Start of STORED DATA

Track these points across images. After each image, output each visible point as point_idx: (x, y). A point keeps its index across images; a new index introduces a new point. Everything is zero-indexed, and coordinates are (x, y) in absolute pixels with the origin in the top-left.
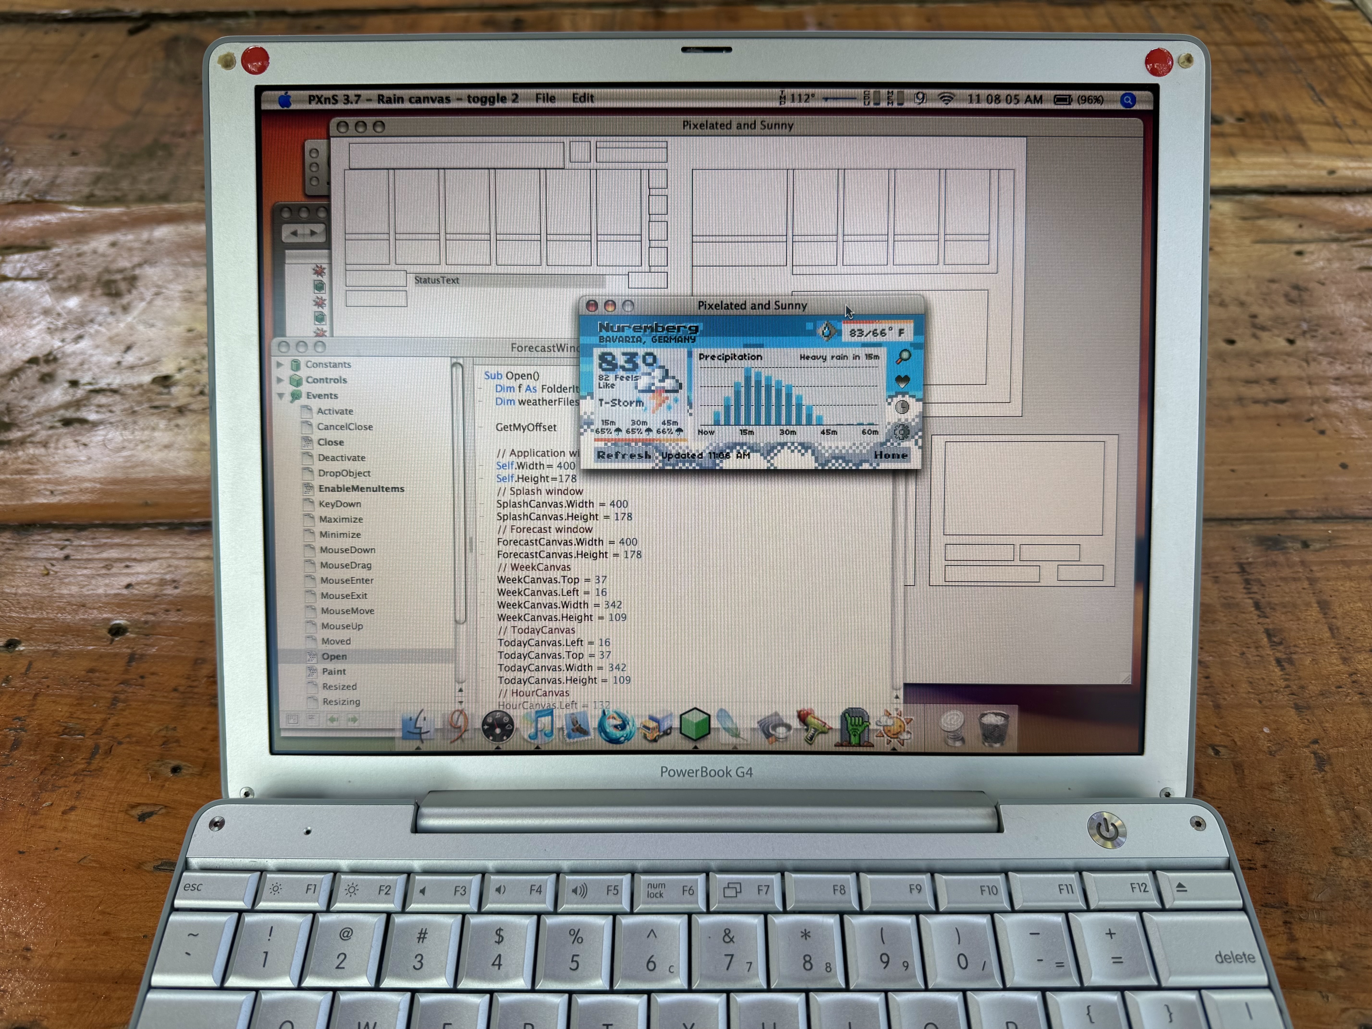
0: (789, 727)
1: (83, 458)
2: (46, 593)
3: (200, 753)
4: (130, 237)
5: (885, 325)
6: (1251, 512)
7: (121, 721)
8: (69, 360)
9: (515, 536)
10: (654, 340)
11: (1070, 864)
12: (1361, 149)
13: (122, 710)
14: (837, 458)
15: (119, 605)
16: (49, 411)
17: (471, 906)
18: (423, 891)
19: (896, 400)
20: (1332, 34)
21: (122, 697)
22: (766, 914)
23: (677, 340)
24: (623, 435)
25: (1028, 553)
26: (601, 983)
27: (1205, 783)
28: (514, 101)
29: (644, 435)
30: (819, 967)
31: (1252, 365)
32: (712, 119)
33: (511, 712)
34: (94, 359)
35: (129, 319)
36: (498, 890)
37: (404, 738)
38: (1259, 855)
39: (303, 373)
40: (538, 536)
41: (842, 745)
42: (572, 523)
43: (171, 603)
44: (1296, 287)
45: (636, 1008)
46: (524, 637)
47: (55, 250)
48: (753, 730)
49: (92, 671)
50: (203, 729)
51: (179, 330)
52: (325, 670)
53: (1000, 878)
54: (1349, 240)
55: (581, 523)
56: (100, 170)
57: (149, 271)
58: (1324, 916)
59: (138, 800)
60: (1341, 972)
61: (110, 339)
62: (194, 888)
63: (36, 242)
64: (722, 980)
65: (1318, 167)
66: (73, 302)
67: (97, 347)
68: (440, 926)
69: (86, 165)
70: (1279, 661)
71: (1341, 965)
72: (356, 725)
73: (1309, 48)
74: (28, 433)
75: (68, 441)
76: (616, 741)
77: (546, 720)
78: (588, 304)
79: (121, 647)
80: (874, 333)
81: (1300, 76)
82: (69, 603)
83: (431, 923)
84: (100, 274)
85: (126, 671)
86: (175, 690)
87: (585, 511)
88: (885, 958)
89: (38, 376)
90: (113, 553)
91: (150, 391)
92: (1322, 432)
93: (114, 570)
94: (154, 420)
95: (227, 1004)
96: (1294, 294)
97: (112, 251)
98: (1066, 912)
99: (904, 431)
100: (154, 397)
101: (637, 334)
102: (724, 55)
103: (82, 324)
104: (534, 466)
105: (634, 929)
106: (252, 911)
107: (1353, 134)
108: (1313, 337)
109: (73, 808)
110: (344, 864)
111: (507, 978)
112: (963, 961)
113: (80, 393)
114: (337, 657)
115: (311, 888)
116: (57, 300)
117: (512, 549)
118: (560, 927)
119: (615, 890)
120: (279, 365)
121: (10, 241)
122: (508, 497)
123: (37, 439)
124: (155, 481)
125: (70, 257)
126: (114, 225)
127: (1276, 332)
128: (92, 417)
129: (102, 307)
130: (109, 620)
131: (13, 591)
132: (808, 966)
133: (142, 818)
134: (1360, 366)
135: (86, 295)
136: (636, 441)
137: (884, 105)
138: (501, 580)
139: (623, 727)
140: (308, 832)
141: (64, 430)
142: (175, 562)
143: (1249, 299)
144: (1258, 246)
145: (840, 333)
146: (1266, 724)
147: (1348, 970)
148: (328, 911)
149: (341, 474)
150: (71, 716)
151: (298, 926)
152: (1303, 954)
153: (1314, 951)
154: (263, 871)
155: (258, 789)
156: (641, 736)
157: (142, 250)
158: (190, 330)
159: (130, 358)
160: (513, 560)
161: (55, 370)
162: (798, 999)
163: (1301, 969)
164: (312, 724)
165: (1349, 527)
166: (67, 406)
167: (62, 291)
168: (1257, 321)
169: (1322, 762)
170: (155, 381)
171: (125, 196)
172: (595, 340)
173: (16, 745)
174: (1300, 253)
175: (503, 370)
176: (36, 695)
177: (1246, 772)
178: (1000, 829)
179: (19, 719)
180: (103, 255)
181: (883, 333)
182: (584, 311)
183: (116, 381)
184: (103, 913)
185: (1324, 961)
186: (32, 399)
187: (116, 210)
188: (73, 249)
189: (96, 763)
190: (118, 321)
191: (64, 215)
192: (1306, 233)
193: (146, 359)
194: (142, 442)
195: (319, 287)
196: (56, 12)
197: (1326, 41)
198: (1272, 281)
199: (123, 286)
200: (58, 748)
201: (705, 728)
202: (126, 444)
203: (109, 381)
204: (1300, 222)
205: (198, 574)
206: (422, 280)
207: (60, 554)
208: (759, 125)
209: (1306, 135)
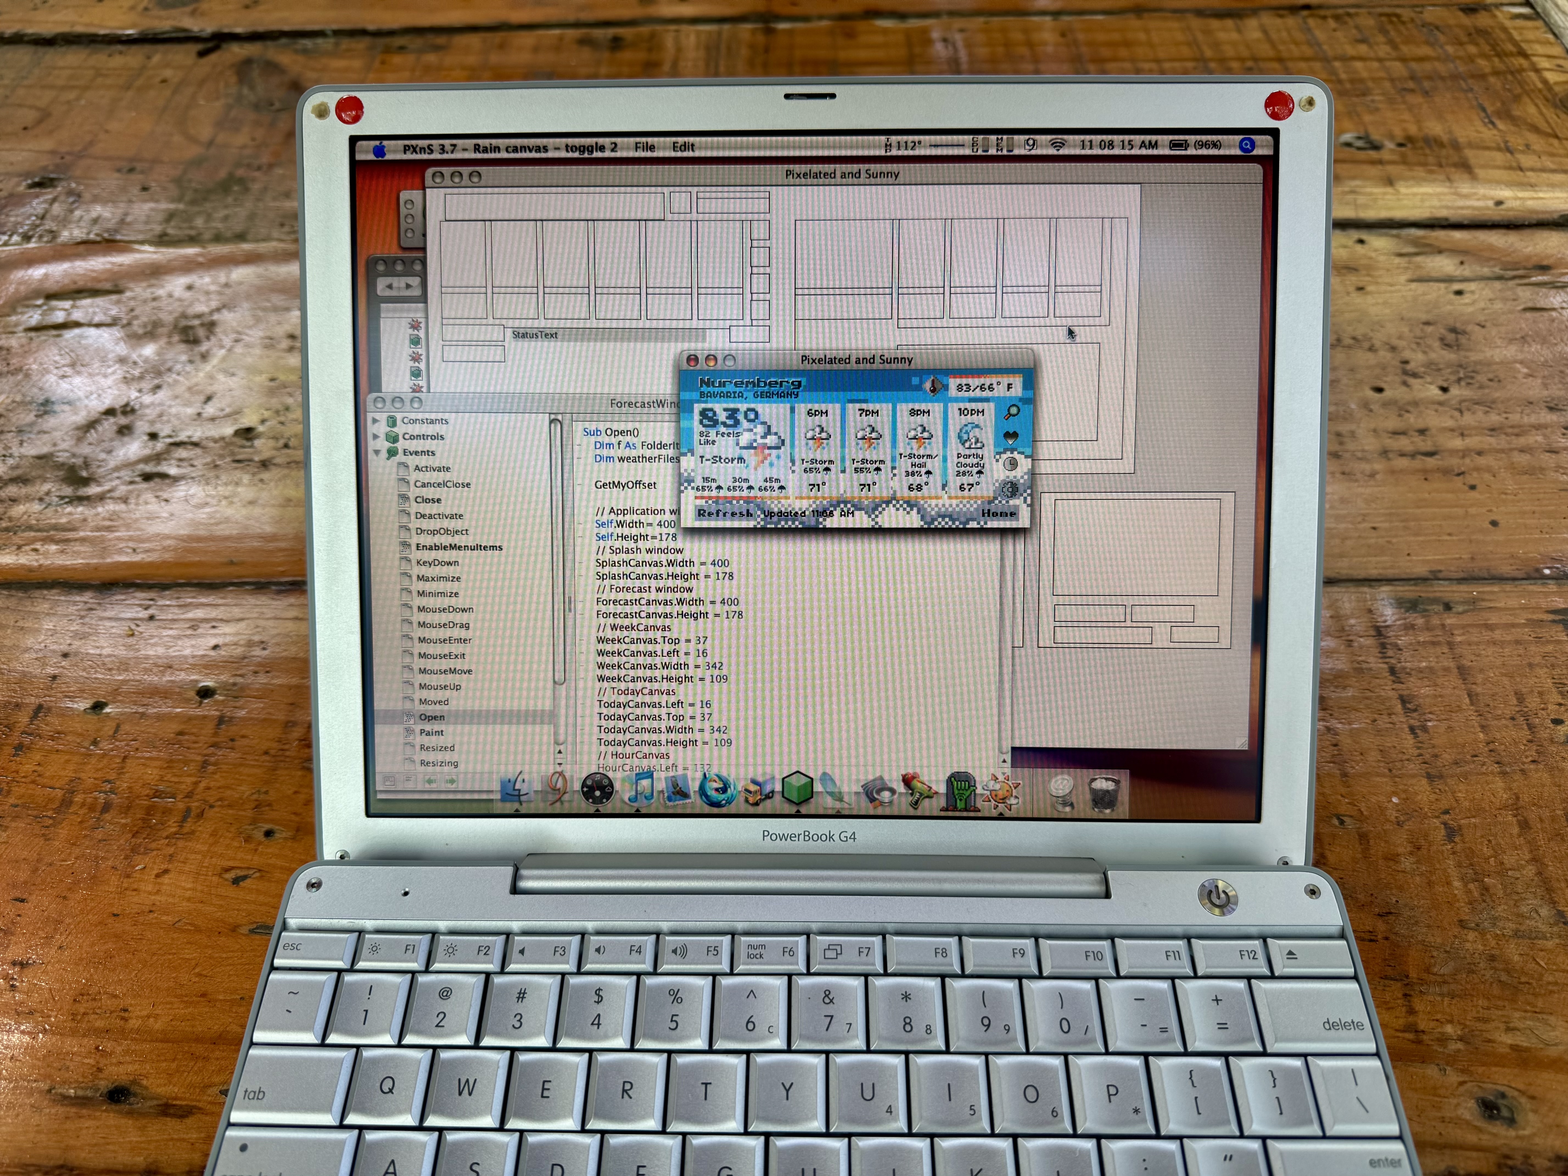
0: (893, 791)
1: (165, 515)
2: (131, 654)
3: (293, 817)
4: (207, 280)
5: (994, 380)
6: (1390, 573)
7: (212, 784)
8: (148, 411)
9: (613, 596)
10: (756, 396)
11: (1179, 931)
12: (1532, 176)
13: (213, 773)
14: (943, 517)
15: (206, 667)
16: (129, 465)
17: (571, 967)
18: (522, 952)
19: (1004, 456)
20: (1510, 47)
21: (212, 759)
22: (866, 976)
23: (780, 395)
24: (723, 493)
25: (1141, 614)
26: (700, 1043)
27: (1328, 854)
28: (613, 150)
29: (745, 493)
30: (919, 1029)
31: (1400, 416)
32: (816, 168)
33: (610, 774)
34: (173, 410)
35: (208, 367)
36: (598, 950)
37: (503, 800)
38: (1381, 927)
39: (400, 429)
40: (637, 596)
41: (947, 810)
42: (671, 583)
43: (260, 664)
44: (1453, 330)
45: (735, 1068)
46: (623, 699)
47: (128, 294)
48: (857, 793)
49: (181, 733)
50: (296, 792)
51: (262, 379)
52: (422, 731)
53: (1106, 944)
54: (1514, 278)
55: (679, 583)
56: (172, 206)
57: (226, 316)
58: (1445, 989)
59: (231, 864)
60: (1460, 1045)
61: (190, 389)
62: (294, 947)
63: (108, 286)
64: (821, 1040)
65: (1485, 198)
66: (149, 350)
67: (176, 397)
68: (539, 987)
69: (157, 201)
70: (1412, 729)
71: (1461, 1039)
72: (452, 787)
73: (1482, 62)
74: (107, 487)
75: (149, 496)
76: (717, 805)
77: (645, 783)
78: (689, 359)
79: (209, 709)
80: (982, 388)
81: (1470, 95)
82: (156, 665)
83: (529, 984)
84: (177, 320)
85: (216, 734)
86: (266, 753)
87: (686, 570)
88: (986, 1022)
89: (115, 428)
90: (199, 613)
91: (232, 444)
92: (1473, 487)
93: (200, 631)
94: (238, 474)
95: (329, 1060)
96: (1451, 337)
97: (188, 295)
98: (1173, 979)
99: (1013, 489)
100: (237, 450)
101: (738, 390)
102: (828, 101)
103: (159, 374)
104: (633, 524)
105: (733, 989)
106: (352, 970)
107: (1527, 160)
108: (1469, 384)
109: (166, 871)
110: (442, 925)
111: (606, 1037)
112: (1065, 1025)
113: (160, 446)
114: (435, 718)
115: (409, 949)
116: (133, 348)
117: (611, 608)
118: (659, 988)
119: (716, 950)
120: (375, 421)
121: (81, 284)
122: (607, 556)
123: (116, 494)
124: (240, 538)
125: (145, 301)
126: (188, 266)
127: (1429, 379)
128: (173, 471)
129: (180, 354)
130: (197, 681)
131: (98, 652)
132: (908, 1028)
133: (236, 881)
134: (1518, 416)
135: (163, 342)
136: (738, 499)
137: (993, 152)
138: (600, 640)
139: (724, 790)
140: (406, 894)
141: (145, 485)
142: (262, 623)
143: (1402, 344)
144: (1414, 285)
145: (946, 387)
146: (1395, 794)
147: (1468, 1043)
148: (427, 971)
149: (438, 532)
150: (161, 779)
151: (398, 986)
152: (1422, 1026)
153: (1433, 1024)
154: (361, 932)
155: (353, 851)
156: (742, 799)
157: (220, 293)
158: (272, 380)
159: (210, 410)
160: (611, 621)
161: (132, 422)
162: (899, 1060)
163: (1419, 1042)
164: (410, 786)
165: (1496, 589)
166: (146, 460)
167: (136, 338)
168: (1408, 367)
169: (1451, 833)
170: (237, 433)
171: (200, 234)
172: (695, 395)
173: (107, 807)
174: (1459, 293)
175: (602, 427)
176: (125, 758)
177: (1372, 842)
178: (1108, 895)
179: (109, 781)
180: (180, 300)
181: (991, 388)
182: (685, 366)
183: (197, 433)
184: (199, 975)
185: (1443, 1034)
186: (110, 452)
187: (191, 251)
188: (147, 294)
189: (188, 826)
190: (197, 370)
191: (138, 256)
192: (1466, 271)
193: (228, 410)
194: (226, 498)
195: (415, 341)
196: (120, 32)
197: (1501, 55)
198: (1427, 323)
199: (201, 333)
200: (150, 811)
201: (807, 793)
202: (209, 500)
203: (189, 433)
204: (1461, 258)
205: (287, 635)
206: (520, 335)
207: (144, 614)
208: (863, 175)
209: (1472, 161)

End of STORED DATA

ACTIVITY: Rewrite everything from the start of the data down to the line containing "121: (10, 241)", inclusive, as a numbered list with blank lines left out. Leave the pictures out of the answer.

SOLUTION TO THIS EXERCISE:
1. Track these points across images. After each image, output each visible point as point_idx: (x, y). A point keeps its index across images; a new index introduces a new point. Everything is zero-indexed, and coordinates are (x, y) in absolute pixels with the origin in the top-left.
2. 0: (789, 727)
3. 1: (83, 458)
4. 2: (46, 593)
5. 3: (200, 753)
6. 4: (130, 237)
7. 5: (885, 325)
8. 6: (1251, 512)
9. 7: (121, 721)
10. 8: (69, 360)
11. 9: (515, 536)
12. 10: (654, 340)
13. 11: (1070, 864)
14. 12: (1361, 149)
15. 13: (122, 710)
16. 14: (837, 458)
17. 15: (119, 605)
18. 16: (49, 411)
19. 17: (471, 906)
20. 18: (423, 891)
21. 19: (896, 400)
22. 20: (1332, 34)
23. 21: (122, 697)
24. 22: (766, 914)
25. 23: (677, 340)
26. 24: (623, 435)
27. 25: (1028, 553)
28. 26: (601, 983)
29. 27: (1205, 783)
30. 28: (514, 101)
31. 29: (644, 435)
32. 30: (819, 967)
33. 31: (1252, 365)
34. 32: (712, 119)
35. 33: (511, 712)
36. 34: (94, 359)
37. 35: (129, 319)
38. 36: (498, 890)
39. 37: (404, 738)
40. 38: (1259, 855)
41. 39: (303, 373)
42. 40: (538, 536)
43. 41: (842, 745)
44. 42: (572, 523)
45. 43: (171, 603)
46. 44: (1296, 287)
47. 45: (636, 1008)
48. 46: (524, 637)
49. 47: (55, 250)
50. 48: (753, 730)
51. 49: (92, 671)
52. 50: (203, 729)
53. 51: (179, 330)
54. 52: (325, 670)
55. 53: (1000, 878)
56. 54: (1349, 240)
57. 55: (581, 523)
58. 56: (100, 170)
59. 57: (149, 271)
60. 58: (1324, 916)
61. 59: (138, 800)
62. 60: (1341, 972)
63. 61: (110, 339)
64. 62: (194, 888)
65. 63: (36, 242)
66. 64: (722, 980)
67. 65: (1318, 167)
68. 66: (73, 302)
69. 67: (97, 347)
70. 68: (440, 926)
71. 69: (86, 165)
72. 70: (1279, 661)
73. 71: (1341, 965)
74. 72: (356, 725)
75. 73: (1309, 48)
76. 74: (28, 433)
77. 75: (68, 441)
78. 76: (616, 741)
79. 77: (546, 720)
80. 78: (588, 304)
81. 79: (121, 647)
82. 80: (874, 333)
83. 81: (1300, 76)
84. 82: (69, 603)
85. 83: (431, 923)
86. 84: (100, 274)
87. 85: (126, 671)
88. 86: (175, 690)
89. 87: (585, 511)
90. 88: (885, 958)
91. 89: (38, 376)
92. 90: (113, 553)
93. 91: (150, 391)
94. 92: (1322, 432)
95. 93: (114, 570)
96. 94: (154, 420)
97. 95: (227, 1004)
98. 96: (1294, 294)
99. 97: (112, 251)
100. 98: (1066, 912)
101. 99: (904, 431)
102. 100: (154, 397)
103. 101: (637, 334)
104. 102: (724, 55)
105. 103: (82, 324)
106. 104: (534, 466)
107. 105: (634, 929)
108. 106: (252, 911)
109. 107: (1353, 134)
110. 108: (1313, 337)
111. 109: (73, 808)
112. 110: (344, 864)
113. 111: (507, 978)
114. 112: (963, 961)
115. 113: (80, 393)
116. 114: (337, 657)
117. 115: (311, 888)
118. 116: (57, 300)
119. 117: (512, 549)
120. 118: (560, 927)
121. 119: (615, 890)
122. 120: (279, 365)
123. 121: (10, 241)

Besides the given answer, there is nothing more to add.